David Green is Director of Civitas.
The Government is in a philosophical quandary. Its commitment to levelling up implies economic interventions in favour of left-behind regions. As a result, it has been attacked for abandoning the ideal of low taxes and small government. Simultaneously, it is pursuing some policies that imply continued commitment to the principle of non-interference in economic policy – not least in its approach to takeovers of British companies by private equity, brought to a head recently by offers to buy Morrisons.
The paradox was particularly striking when Kwasi Kwarteng announced new subsidy rules under the Subsidy Control Bill. He felt bound to say that the Government was not returning to the industrial strategy of the 1970s. There would be no ‘picking winners’ or bailing out of unsustainable companies. Producers will be backed only if they have good prospects of success and especially if they are supportive of decarbonisation. An innocent observer might conclude that a policy of avoiding lame ducks and backing promising ‘green’ technologies was picking winners.
The Government appears to have no clear criterion to help it distinguish between policies compatible with personal freedom and those that undermine it. Fortunately, one of the greatest defenders of liberty in the last 100 years grappled with this very problem.
Hayek argued that the main criterion was the rule of law, by which he meant that the Government should act through general laws that applied equally to all, including itself, and specifically that it should not grant preferential treatment to specific people. To do so would undermine the process of competitive discovery by which we reveal better ways of meeting human requirements.
What would this criterion imply for decarbonisation policy? It suggests not pre-judging which producers or technologies will be preferred. In vehicles, for example, there may be a role for hydrogen, hybrids, diesel, petrol, or all-electric. We should allow the competitive system to reveal the best approaches through trial and error.
But what should the Government do about private equity taking over British companies. Must it be accepted as an inevitable consequence of a free market and its ruling doctrine of non-interference?
Again, Hayek thought it through. It was the character of government activity that was important, he said, not the volume. Many measures were compatible with freedom. Moreover, he thought that a government that was ‘comparatively inactive but does the wrong things’ could do much more to ‘cripple the forces of a market economy’ than one that is active, but confines itself to measures that assist ‘the spontaneous forces of the economy’.
How should this reasoning be applied today? The Morrisons takeover has come under strong fire from others in the financial sector. Legal and General, the City’s biggest fund manager, cautioned against loading Morrisons with debt and selling off its property assets on the cheap. Andrew Koch, a senior fund manager, feared that this strategy would lead to reduced tax paid to the Exchequer (because debt interest is deducted from profits).

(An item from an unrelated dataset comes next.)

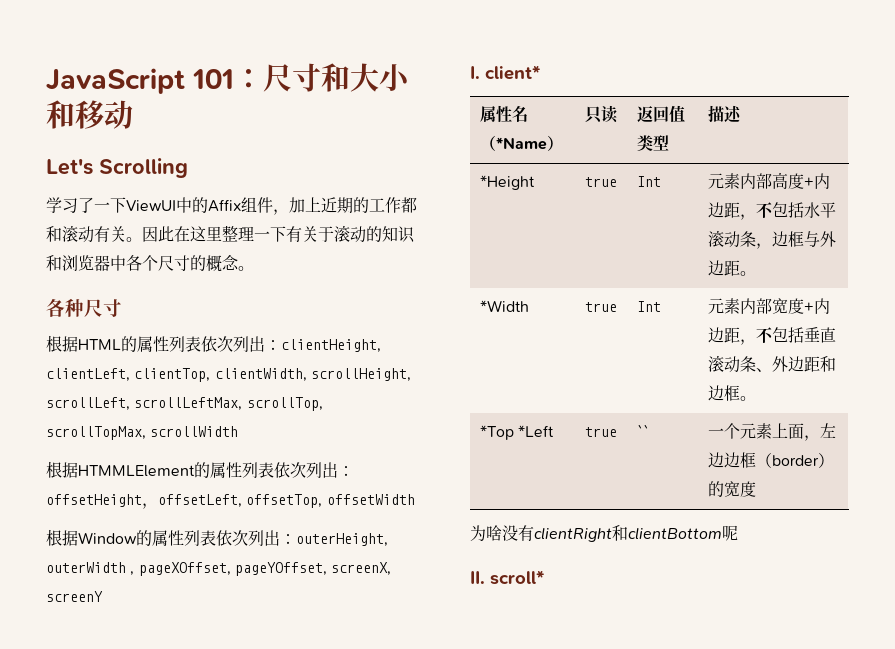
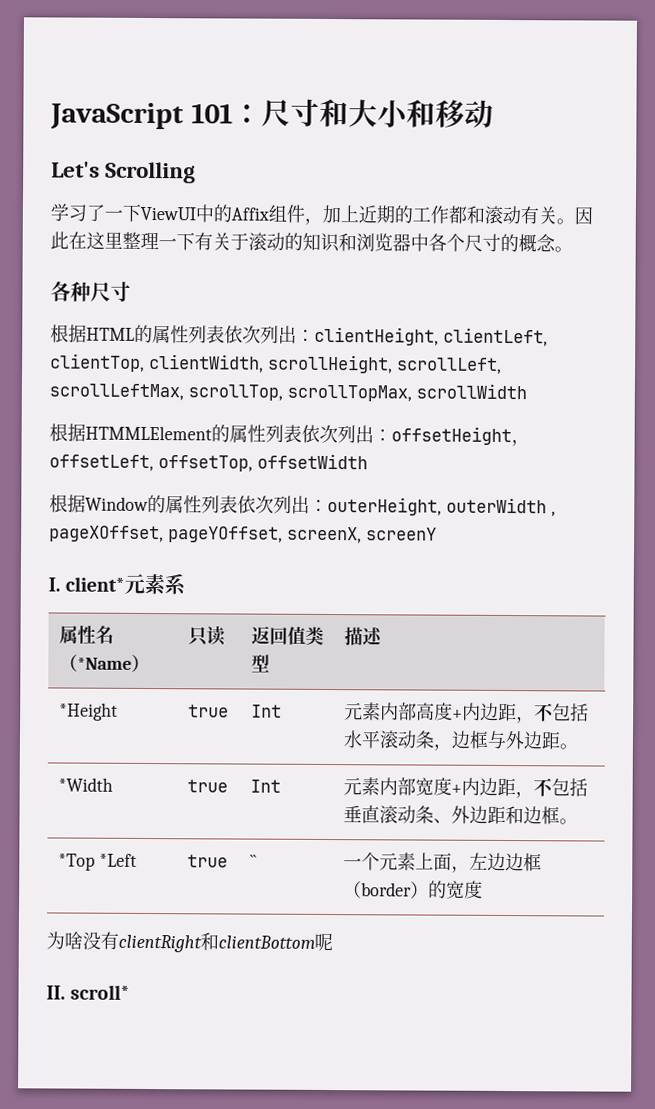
(540, 72) none -> [124,573,187,596] 元素系

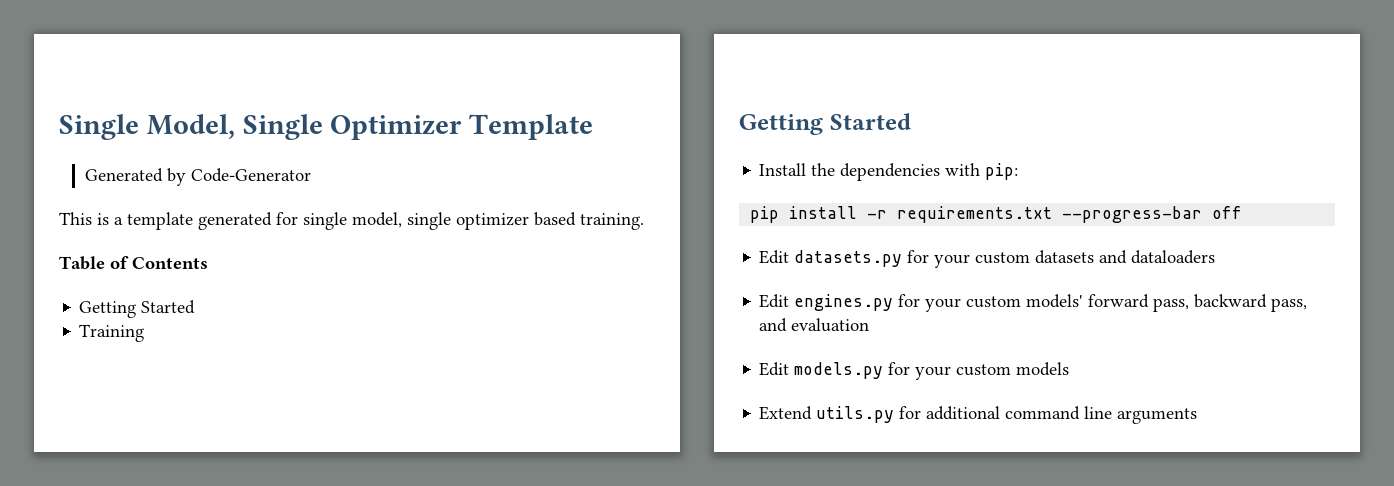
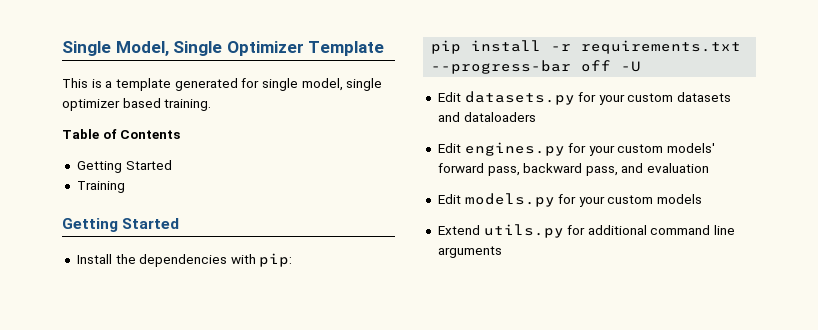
[84,168,311,186] // Generated by Code-Generator -> (385, 48) none
(1243, 212) none -> [621,61,642,72] -U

Concerns in the City have been multiplied by the experience of Cobham, the defence group, which was sold to American private equity owners about two years ago. At the time, many warned that the new owners would break up the company, but the Johnson Government authorised the deal after getting some promises. Today, more than half of the business by value has been sold. James Anderson of Baillie Gifford, one of the world’s most successful investors, has recently described the underlying problem as a ‘deep sickness’ in UK capital markets.
The claims of these critics is consistent with the thinking of Adam Smith who warned against misplaced trust in manufacturers, speculators and merchants. They were ‘an order of men, whose interest is never exactly the same with that of the publick, who have generally an interest to deceive and even to oppress the publick, and who accordingly have, upon many occasions, both deceived and oppressed it’.
The Government should not fall into the trap of thinking that it should never intervene in corporate takeovers. There is a public interest in stopping the Morrisons takeover. The company’s model is to own the vast majority of its shops and run some its own manufacturers and farms. It is profitable. Private equity has been granted preferential advantages. Owners are allowed to pay tax as if they make capital gains and not profits subject to higher corporation tax. And owners are able to take advantage of the preferential treatment given to company debt compared with equity. A government that used its powers to encourage Hayek’s ‘spontaneous forces’ would equalise the treatment of debt and equity to preserve responsible private ownership.
If the Morrisons bid is allowed to proceed the owners will probably sell off the shops to another company they control and lease them back, giving them a capital gain and an income stream at the expense of Morrisons. This is wealth extraction not wealth creation. If the Government allows its squeamishness towards intervention to paralyse it into inaction, it will drop helplessly into the trap described by Hayek: that of crippling the spontaneous forces of a market economy by inaction.